Barnes walks the walk towards historic medal

“Nobody’s going to remember me for the way I box. They remember you for winning an Olympics.”

PADDY BARNES WALKED like a champion as he stepped out of the darkness and into the London light in the ExCeL Arena on Saturday afternoon.

Aiming to become the first Irish athlete to medal at two successive Olympics since Pat O’Callaghan in 1932, Barnes opened his campaign with a solid 15-10 win against Cameroon’s Thomas Essomba.

It took until day eight of the Games for the Belfast light-flyweight to get his first taste of Olympic action thanks to a bye which saw him straight through to the last 16.

Now Barnes is three three-minute rounds away from a place in the 49kg semi-finals and at a minimum, another bronze medal to go with his one from Beijing four years ago.

He will now meet India’s Devendro Singh Laishram on Wednesday.
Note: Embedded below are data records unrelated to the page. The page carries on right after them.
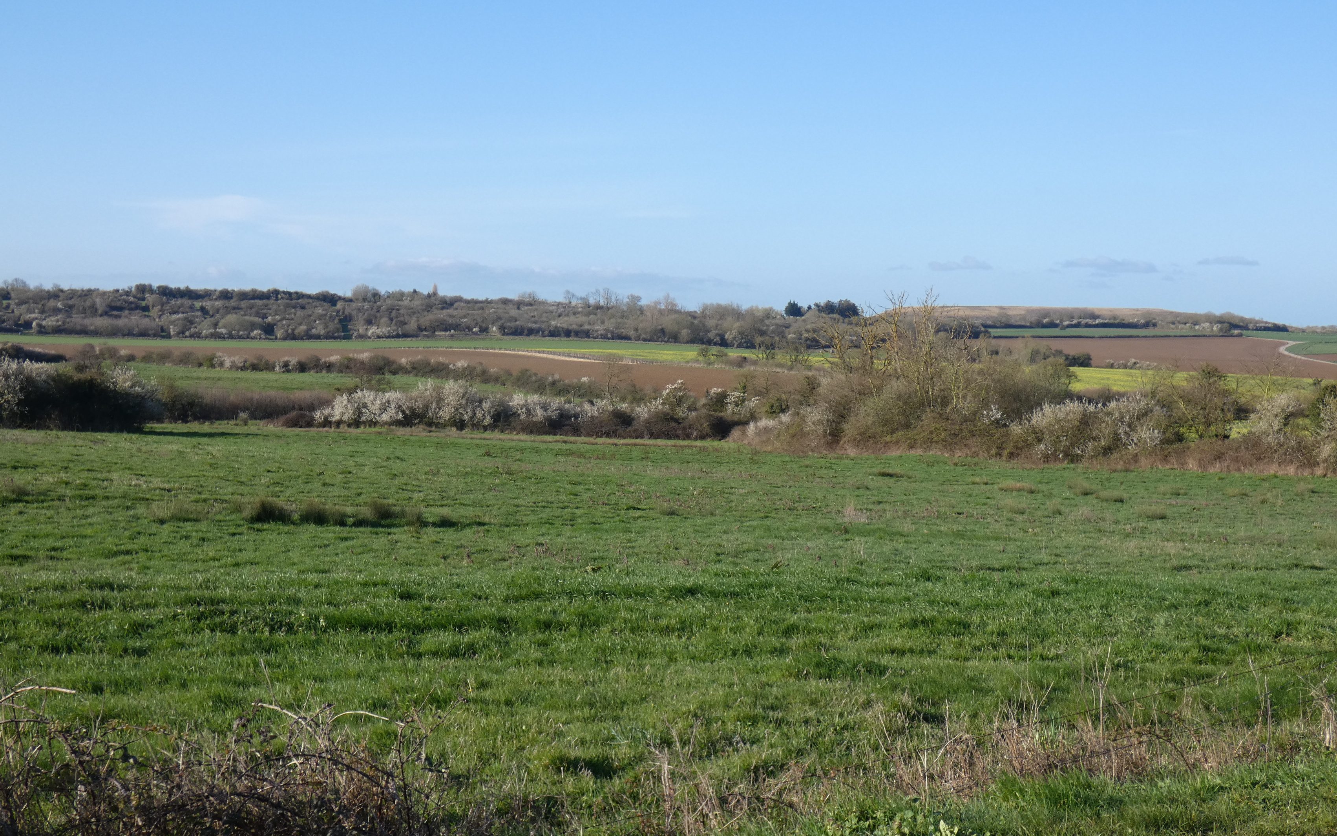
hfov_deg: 35.7
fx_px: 2077
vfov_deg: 22.7
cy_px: 503
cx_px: 672
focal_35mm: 57
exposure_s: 1/400
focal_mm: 9.5
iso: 80
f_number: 3.9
Laishram beat Serdamba Purevdorj of Mongolia 16-11 in their last 16 bout.

“I was itching to get in,” Barnes told TheScore.ie afterwards. “I finally had my chance today and I won, which is even better. I boxed a tough fighter and I won.”
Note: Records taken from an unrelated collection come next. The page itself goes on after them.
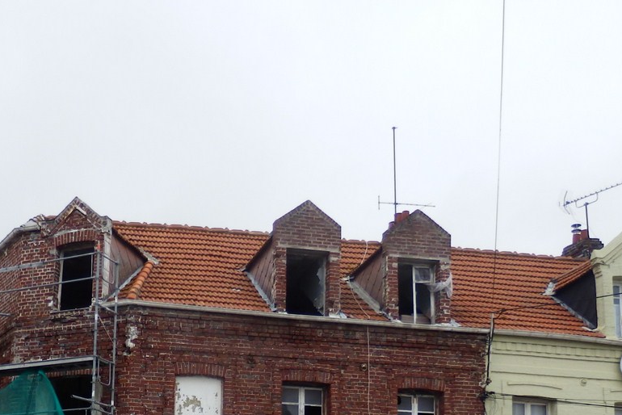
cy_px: 478
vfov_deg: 23.3
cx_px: 105
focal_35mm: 54
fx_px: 933
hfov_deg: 35.4
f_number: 3
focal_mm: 4.5
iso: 80
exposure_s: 1/400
Essomba made it clear from the off that he would be no pushover, looking to hurt Barnes with a searching left hook.

The Irishman’s defence was solid though and seizing his own opportunities, he won all three rounds on the judges’ scorecards — 5-3, 6-4 and 4-3.

“A bit sloppy at times but I still got them going and I caught him with a few, so I’m happy with that,” he told Will Downing.

“I got the decision and that’s all that matters. If I become an Olympic champion boxing bad, nobody’s going to remember me for the way I box. They remember you for winning an Olympics.”

Barnes’s win leaves four Irish fighters on the brink of a medal with John Joe Nevin, Michael Conlan and Katie Taylor all one bout away from Olympic honours.

Team Ireland head coach Billy Walsh warned that the hardest part is yet to come.

“Converting these top eights into medals is the hard part so we’ve lots of work to do over the next few days. This is the business end of the job. We’ve got to get them over the line.

“We’ve got four million people with lots of fight; they’ve the fight of 250 million people in them. We’re looking forward to the next days but this is the difficult piece.

“We’ve got to up our ante again. The stakes are going to be higher.”